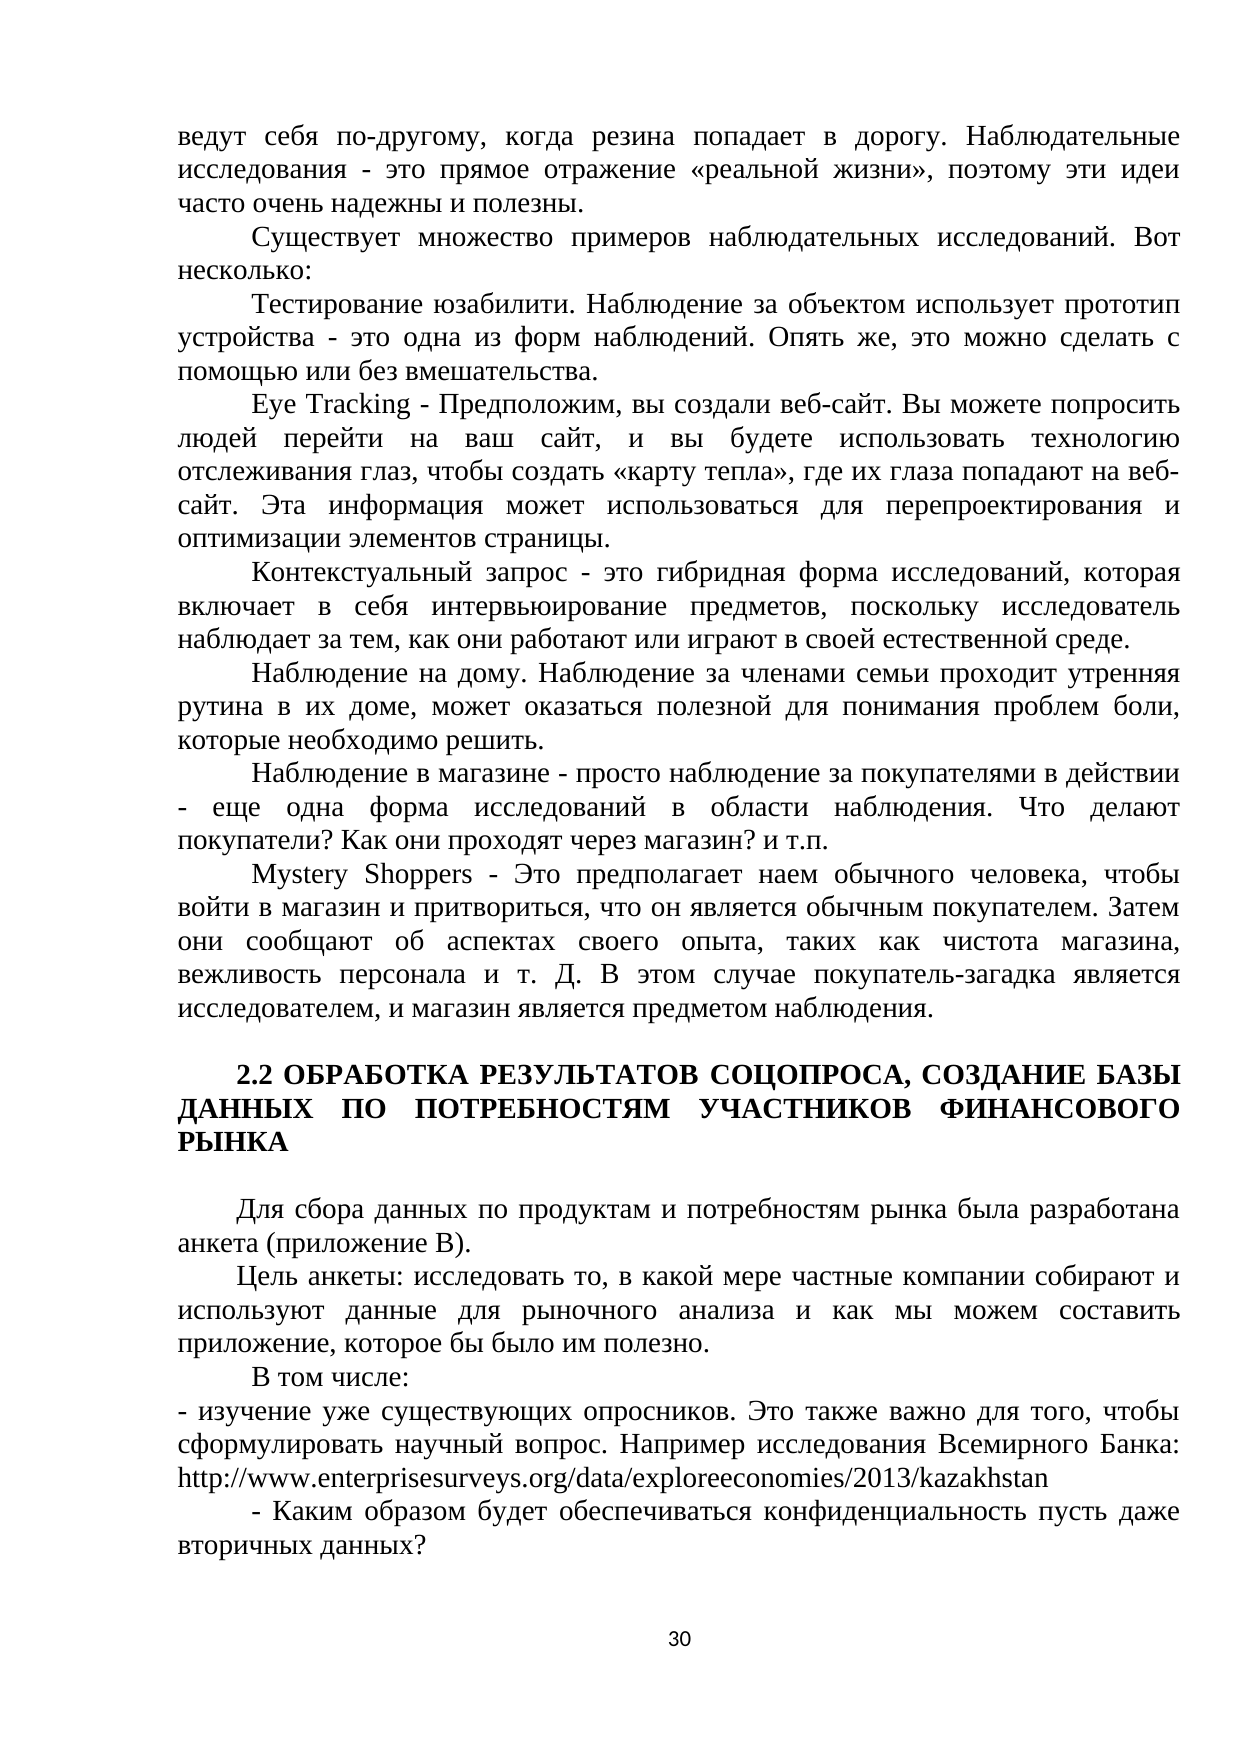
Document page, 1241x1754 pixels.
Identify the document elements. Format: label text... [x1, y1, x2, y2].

text Существует множество примеров наблюдательных исследований. Вот несколько: [177, 219, 1181, 286]
text В том числе: [177, 1359, 1181, 1393]
text Наблюдение на дому. Наблюдение за членами семьи проходит утренняя рутина в их доме, может оказаться полезной для понимания проблем боли, которые необходимо решить. [177, 655, 1181, 755]
text Mystery Shoppers - Это предполагает наем обычного человека, чтобы войти в магазин и притвориться, что он является обычным покупателем. Затем они сообщают об аспектах своего опыта, таких как чистота магазина, вежливость персонала и т. Д. В этом случае покупатель-загадка является исследователем, и магазин является предметом наблюдения. [177, 856, 1181, 1024]
text 2.2 ОБРАБОТКА РЕЗУЛЬТАТОВ СОЦОПРОСА, СОЗДАНИЕ БАЗЫ ДАННЫХ ПО ПОТРЕБНОСТЯМ УЧАСТНИКОВ ФИНАНСОВОГО РЫНКА [177, 1057, 1181, 1158]
text Тестирование юзабилити. Наблюдение за объектом использует прототип устройства - это одна из форм наблюдений. Опять же, это можно сделать с помощью или без вмешательства. [177, 286, 1181, 386]
text Eye Tracking - Предположим, вы создали веб-сайт. Вы можете попросить людей перейти на ваш сайт, и вы будете использовать технологию отслеживания глаз, чтобы создать «карту тепла», где их глаза попадают на веб-сайт. Эта информация может использоваться для перепроектирования и оптимизации элементов страницы. [177, 386, 1181, 554]
text Контекстуальный запрос - это гибридная форма исследований, которая включает в себя интервьюирование предметов, поскольку исследователь наблюдает за тем, как они работают или играют в своей естественной среде. [177, 554, 1181, 655]
text Для сбора данных по продуктам и потребностям рынка была разработана анкета (приложение В). [177, 1191, 1181, 1258]
text - Каким образом будет обеспечиваться конфиденциальность пусть даже вторичных данных? [177, 1493, 1181, 1560]
text - изучение уже существующих опросников. Это также важно для того, чтобы сформулировать научный вопрос. Например исследования Всемирного Банка: http://www.enterprisesurveys.org/data/exploreeconomies/2013/kazakhstan [177, 1393, 1181, 1493]
text Наблюдение в магазине - просто наблюдение за покупателями в действии - еще одна форма исследований в области наблюдения. Что делают покупатели? Как они проходят через магазин? и т.п. [177, 755, 1181, 856]
text Цель анкеты: исследовать то, в какой мере частные компании собирают и используют данные для рыночного анализа и как мы можем составить приложение, которое бы было им полезно. [177, 1258, 1181, 1359]
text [177, 118, 1181, 219]
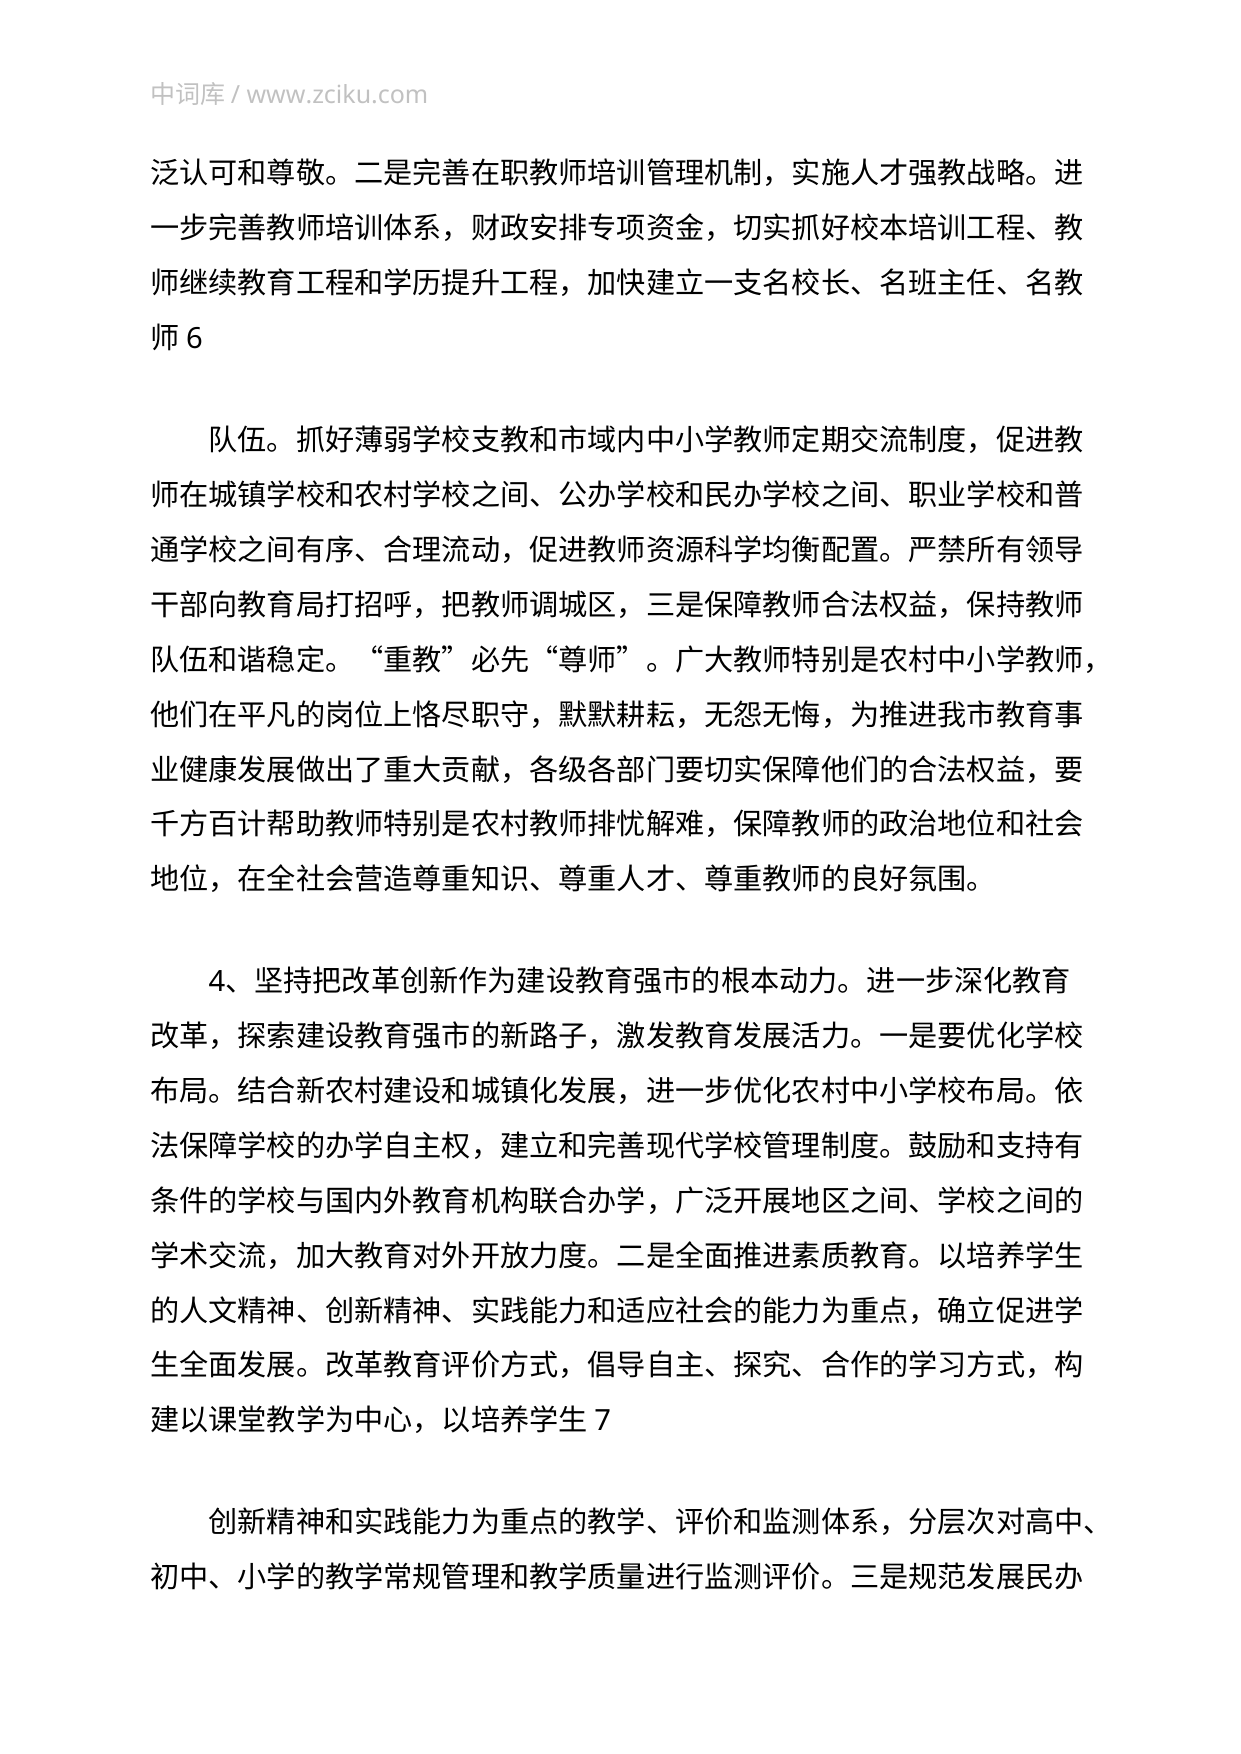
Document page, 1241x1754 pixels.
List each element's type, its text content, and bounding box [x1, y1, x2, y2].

---

> WORK TO BE COMPLETED
Copy the listing above verbatim; the pictures it contains are to stay out.

> TASK RESPONSE
Document page, 1241x1754 pixels.
Identify the document elements. Format: label text... [x1, y1, x2, y2].

text Существует множество примеров наблюдательных исследований. Вот несколько: [177, 219, 1181, 286]
text В том числе: [177, 1359, 1181, 1393]
text Наблюдение на дому. Наблюдение за членами семьи проходит утренняя рутина в их доме, может оказаться полезной для понимания проблем боли, которые необходимо решить. [177, 655, 1181, 755]
text Mystery Shoppers - Это предполагает наем обычного человека, чтобы войти в магазин и притвориться, что он является обычным покупателем. Затем они сообщают об аспектах своего опыта, таких как чистота магазина, вежливость персонала и т. Д. В этом случае покупатель-загадка является исследователем, и магазин является предметом наблюдения. [177, 856, 1181, 1024]
text 2.2 ОБРАБОТКА РЕЗУЛЬТАТОВ СОЦОПРОСА, СОЗДАНИЕ БАЗЫ ДАННЫХ ПО ПОТРЕБНОСТЯМ УЧАСТНИКОВ ФИНАНСОВОГО РЫНКА [177, 1057, 1181, 1158]
text Тестирование юзабилити. Наблюдение за объектом использует прототип устройства - это одна из форм наблюдений. Опять же, это можно сделать с помощью или без вмешательства. [177, 286, 1181, 386]
text Eye Tracking - Предположим, вы создали веб-сайт. Вы можете попросить людей перейти на ваш сайт, и вы будете использовать технологию отслеживания глаз, чтобы создать «карту тепла», где их глаза попадают на веб-сайт. Эта информация может использоваться для перепроектирования и оптимизации элементов страницы. [177, 386, 1181, 554]
text Контекстуальный запрос - это гибридная форма исследований, которая включает в себя интервьюирование предметов, поскольку исследователь наблюдает за тем, как они работают или играют в своей естественной среде. [177, 554, 1181, 655]
text Для сбора данных по продуктам и потребностям рынка была разработана анкета (приложение В). [177, 1191, 1181, 1258]
text - Каким образом будет обеспечиваться конфиденциальность пусть даже вторичных данных? [177, 1493, 1181, 1560]
text - изучение уже существующих опросников. Это также важно для того, чтобы сформулировать научный вопрос. Например исследования Всемирного Банка: http://www.enterprisesurveys.org/data/exploreeconomies/2013/kazakhstan [177, 1393, 1181, 1493]
text Наблюдение в магазине - просто наблюдение за покупателями в действии - еще одна форма исследований в области наблюдения. Что делают покупатели? Как они проходят через магазин? и т.п. [177, 755, 1181, 856]
text Цель анкеты: исследовать то, в какой мере частные компании собирают и используют данные для рыночного анализа и как мы можем составить приложение, которое бы было им полезно. [177, 1258, 1181, 1359]
text [177, 118, 1181, 219]
Document page, 1241x1754 pixels.
List each element's type, its text content, and bounding box [x1, y1, x2, y2].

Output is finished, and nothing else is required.